Er hat die Tiere und Pflanzen zu geheimen Hauptdarstellern erhoben
Dem Landschaftsmaler Lucas Cranach des Älteren wird in einer neuen Publikation nachgespürt
Von Klaus Hammer
Zu den Sammlungen des Tiroler Landesmuseums Innsbruck gehören wesentliche Werke Lucas Cranachs des Älteren, darunter auch der Hl. Hieronymus in der Einöde (um 1525), das den Kirchenvater als Büßer nicht in der eigentlich der Legende nach geforderten syrischen Wüste, sondern in einer wilden, uns aber vertraut-heimischen Wald- und Felsenlandschaft zeigt. Diese minutiös ausgeführte Landschaft ist hier der Buße und Wissenschaft vereinigenden Hieronymus-Figur gleichberechtigter ekstatischer Ausdrucksträger und zugleich Schauplatz subtiler Symbolik. Die Tiere und Pflanzen sind zu geheimen Protagonisten erhoben worden, die dem Betrachter etwas mitzuteilen haben.
Ausgehend von Cranachs Hieronymus-Bildern – erst kürzlich ist wieder ein Hieronymus-Gemälde aufgetaucht, das wohl der Werkstatt Cranachs des Älteren zuzurechnen ist – hat das Innsbrucker Museum in einem interdisziplinären Ausstellungsprojekt (bis 7. Oktober 2018) systematisch Cranachs Naturdarstellung erforscht und ist dabei zu erstaunlichen Ergebnissen gekommen. Auch für Cranach und seine Zeitgenossen war die allegorische Lesart der Natur noch allgegenwärtig. Die Spannung zwischen Empirie und Symbol, Sinnlichkeit und Übersinnlichkeit, neuem und tradiertem Wissen wird eben auch im Innsbrucker Hieronymus-Gemälde sichtbar: Zwar zitiert der exotische Löwe mit seinen eigentümlichen „Schläfenlocken“ eher das Vorbild Dürers, aber sonst sind die Lebewesen durchaus detailliert und auch nahezu naturgetreu dargestellt. Zugleich wird jedoch eine symbolische Ebene augenscheinlich. So finden sich Fabelwesen in diesem Naturraum. Die Harpyien, Vögel mit menschlichen Köpfen, versinnbildlichen Sündenfall und Buße. Ihre Spiegelung in der Wasseroberfläche deutet auf Selbsterkenntnis. In den Naturdetails entfaltet sich eine Allegorie, die den Weg des büßenden Hieronymus von der Sünde zur Tugend und durch die Buße ins Himmelreich anzeigt. Auffordernd richten die Wesen im Vordergrund ihre Blicke auf den Betrachter, dem der Weg der Titelfigur nahegelegt wird.

Übungsdaten:
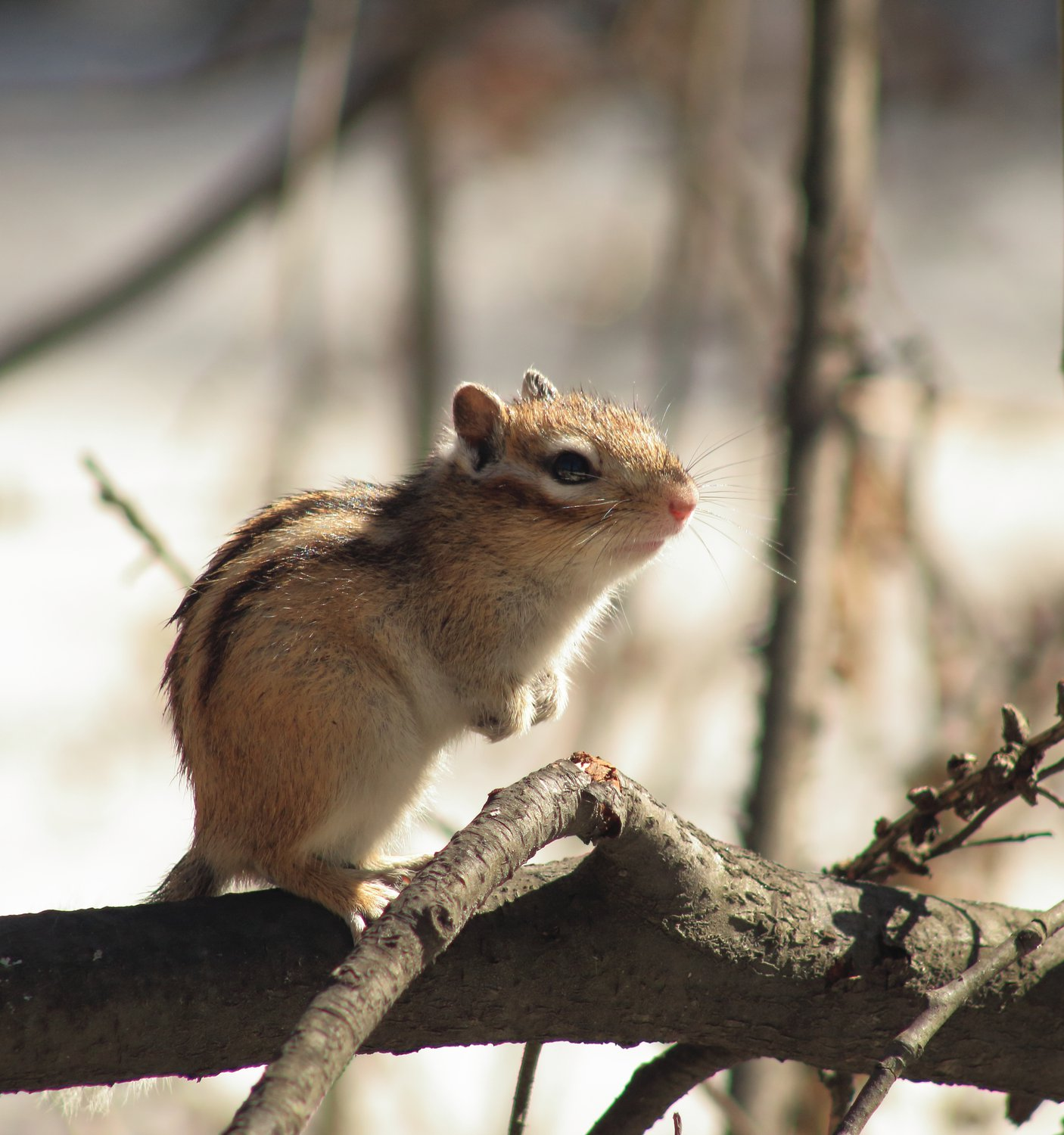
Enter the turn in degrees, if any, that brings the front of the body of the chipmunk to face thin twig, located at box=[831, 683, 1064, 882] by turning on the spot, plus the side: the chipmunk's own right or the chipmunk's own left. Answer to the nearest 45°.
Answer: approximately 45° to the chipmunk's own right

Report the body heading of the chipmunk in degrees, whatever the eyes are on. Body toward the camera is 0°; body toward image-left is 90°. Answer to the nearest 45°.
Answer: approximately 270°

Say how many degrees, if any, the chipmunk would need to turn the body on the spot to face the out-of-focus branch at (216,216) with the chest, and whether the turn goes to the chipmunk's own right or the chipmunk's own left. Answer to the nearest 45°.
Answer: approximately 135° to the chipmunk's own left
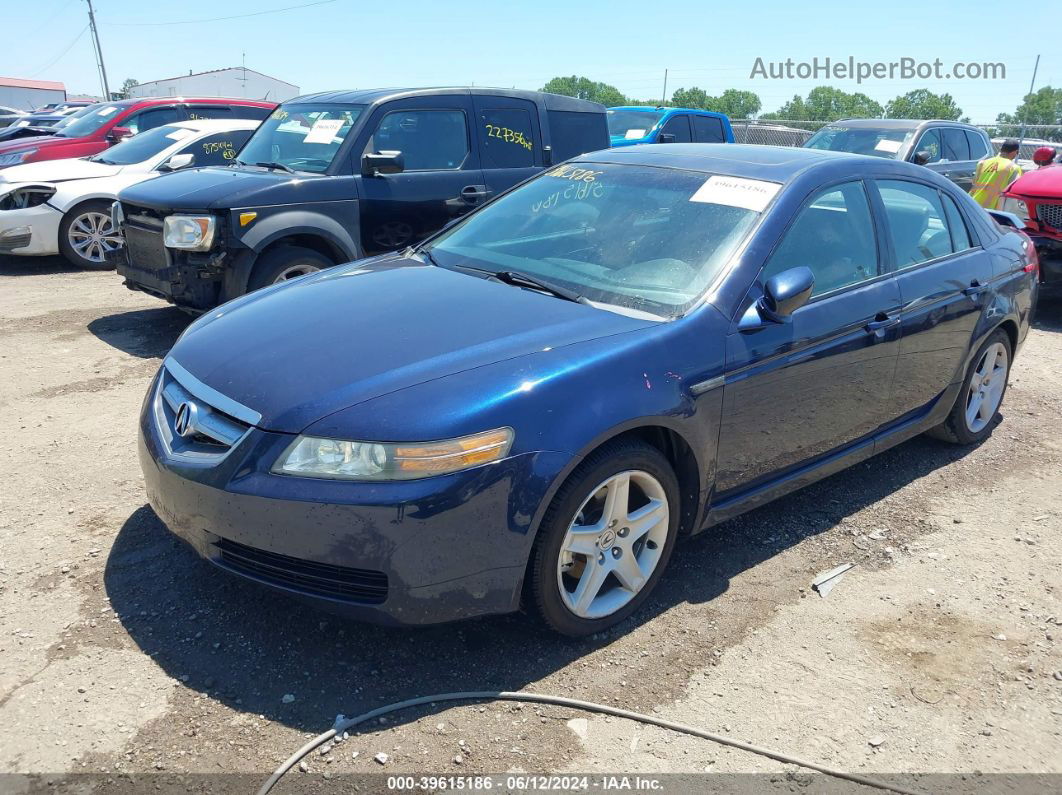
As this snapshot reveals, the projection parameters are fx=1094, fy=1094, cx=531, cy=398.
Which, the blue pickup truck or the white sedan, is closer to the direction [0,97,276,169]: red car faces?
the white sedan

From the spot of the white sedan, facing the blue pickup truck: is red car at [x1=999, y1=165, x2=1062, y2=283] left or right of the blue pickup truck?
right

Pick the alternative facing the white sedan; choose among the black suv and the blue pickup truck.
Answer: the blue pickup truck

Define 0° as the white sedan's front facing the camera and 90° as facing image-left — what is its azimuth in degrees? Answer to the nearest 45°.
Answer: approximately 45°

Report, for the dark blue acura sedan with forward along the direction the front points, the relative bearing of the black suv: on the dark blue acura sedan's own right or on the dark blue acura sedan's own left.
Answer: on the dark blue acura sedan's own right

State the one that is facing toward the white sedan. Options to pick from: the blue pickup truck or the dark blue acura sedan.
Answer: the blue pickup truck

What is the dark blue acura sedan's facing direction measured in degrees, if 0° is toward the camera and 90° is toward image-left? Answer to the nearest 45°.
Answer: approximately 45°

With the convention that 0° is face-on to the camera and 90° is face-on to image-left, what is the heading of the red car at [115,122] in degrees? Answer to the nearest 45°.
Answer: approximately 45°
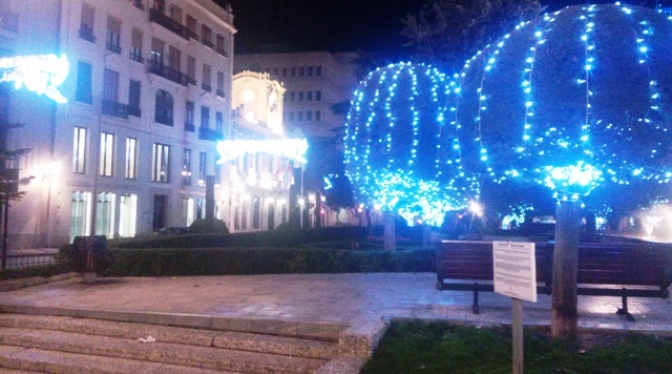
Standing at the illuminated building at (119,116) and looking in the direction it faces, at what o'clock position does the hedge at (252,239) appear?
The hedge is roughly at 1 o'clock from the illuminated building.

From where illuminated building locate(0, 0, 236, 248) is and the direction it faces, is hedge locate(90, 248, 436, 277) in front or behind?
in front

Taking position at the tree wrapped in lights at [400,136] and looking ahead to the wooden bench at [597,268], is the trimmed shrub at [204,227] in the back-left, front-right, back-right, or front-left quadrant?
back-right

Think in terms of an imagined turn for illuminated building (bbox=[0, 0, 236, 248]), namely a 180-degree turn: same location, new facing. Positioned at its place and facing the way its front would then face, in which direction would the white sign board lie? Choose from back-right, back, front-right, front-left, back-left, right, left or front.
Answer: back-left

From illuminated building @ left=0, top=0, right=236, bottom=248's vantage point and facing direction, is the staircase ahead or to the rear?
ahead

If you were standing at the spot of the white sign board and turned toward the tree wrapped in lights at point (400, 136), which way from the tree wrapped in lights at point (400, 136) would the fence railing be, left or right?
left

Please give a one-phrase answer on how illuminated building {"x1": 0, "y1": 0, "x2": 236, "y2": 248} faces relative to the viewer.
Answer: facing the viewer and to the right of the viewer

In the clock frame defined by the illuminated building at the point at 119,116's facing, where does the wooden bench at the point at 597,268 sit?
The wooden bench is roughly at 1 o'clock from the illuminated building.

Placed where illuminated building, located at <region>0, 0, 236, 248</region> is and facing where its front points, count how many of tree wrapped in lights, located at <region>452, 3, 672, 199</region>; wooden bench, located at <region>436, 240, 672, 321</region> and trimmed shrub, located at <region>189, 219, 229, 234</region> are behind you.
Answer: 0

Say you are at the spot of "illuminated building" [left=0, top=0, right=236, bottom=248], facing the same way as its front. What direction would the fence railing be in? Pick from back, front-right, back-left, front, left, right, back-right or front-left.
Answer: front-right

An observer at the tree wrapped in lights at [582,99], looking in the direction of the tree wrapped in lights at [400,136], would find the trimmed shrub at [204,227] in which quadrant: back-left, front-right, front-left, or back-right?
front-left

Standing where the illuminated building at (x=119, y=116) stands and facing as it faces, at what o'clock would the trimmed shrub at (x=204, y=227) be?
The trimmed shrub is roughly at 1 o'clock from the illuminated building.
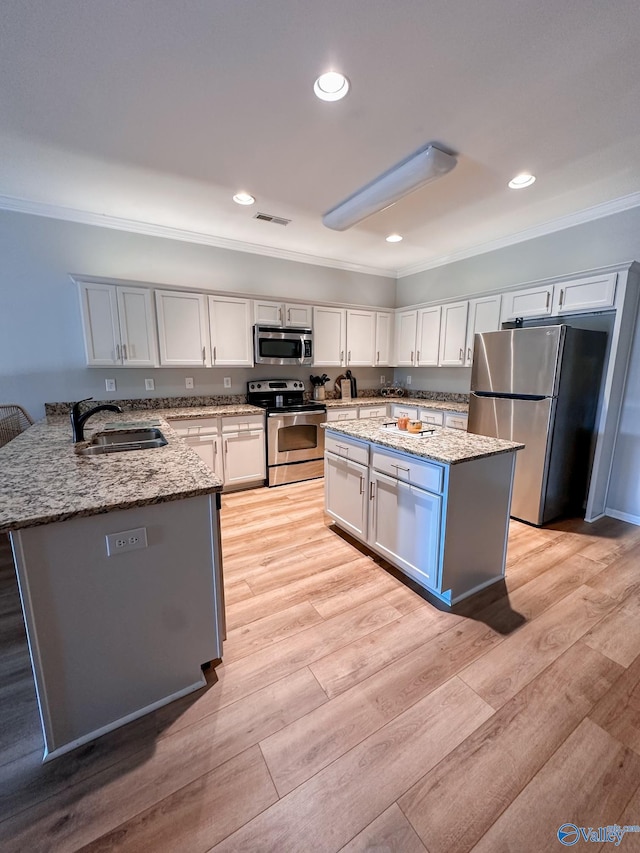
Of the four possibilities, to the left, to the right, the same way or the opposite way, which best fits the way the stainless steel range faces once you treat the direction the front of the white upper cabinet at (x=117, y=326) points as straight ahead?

Zu bearbeiten:
a - Beantworten Sie anhand des Textes über Cranachs Naturdarstellung folgende Fragen:
(i) In welcher Art von Landschaft zeigt das Innsbrucker Gemälde „Hl. Hieronymus in der Einöde“ den Kirchenvater anstelle der syrischen Wüste?
(ii) Bis zu welchem Datum lief das interdisziplinäre Ausstellungsprojekt des Innsbrucker Museums?
(iii) Was versinnbildlichen die Harpyien?
b - Führen Sie den Text über Cranachs Naturdarstellung im Anschluss an seinen letzten Satz weiter.
Für die Bearbeitung werden die Datensätze nicht benötigt.

Lösungen:
a -
(i) In einer wilden, vertraut-heimischen Wald- und Felsenlandschaft.
(ii) Bis 7. Oktober 2018.
(iii) Sündenfall und Buße.

b -
Das früheste Hieronymus-Bild Cranachs stammt aus dem Jahr 1502, als der Maler sich in Wien und in den Gelehrtenzirkeln um Conrad Celtis aufhielt. In diesem humanistischen Umfeld wurde viel über Hieronymus und auch über den „germanischen Wald“ diskutiert. Darauf reagierte Cranach, indem er die „Hieronymus-Wüste“ in seinem Gemälde als bedrohlichen, wilden Wald erscheinen ließ. Die dramatisch dargestellte Natur spiegelt den verzweifelten Bußvorgang des seelisch aufgewühlten Kirchenvaters wider. In der linken oberen Bildecke haben sich drei Vögel versammelt und formen ein humanistisches Bilderrätsel. Der Hieronymus-Holzschnitt von 1509 platziert dann die Titelfigur an einen lichten, heiteren Waldrand mit sprudelnder Quelle. Hier kann der Wald nicht nur wie im frühen Wiener Gemälde die bedrohliche Einsamkeit verbildlichen, sondern auch auf das als Lohn für die Buße erwartete Paradies hinweisen. Der Stein in der einen und das Buch in der anderen Hand des Hieronymus weisen auf dessen Buße und Gelehrsamkeit hin, während der V-förmige Zug der Kraniche am Himmel Mahnung ist, sich Gottes Leitbild anzuvertrauen. Schließlich zeigt Der hl. Hieronymus in felsiger Landschaft (um 1515) unseren Protagonisten in der Einsamkeit der Natur als Gelehrten. Doch ist er gleichzeitig Büßer geblieben, der sich der Grenzen seines eigenen Verstandes bewusst ist. Die Natur hat hier eine korrigierende Rolle von Hieronymus als Wissenschaftspatron übernommen. Anstatt sich im „Buch der Bibel“ dem undurchdringlichen Geheimnis Gottes zu widmen, sucht dieser im „Buch der Natur“ die Geheimnisse der Natur zu erforschen.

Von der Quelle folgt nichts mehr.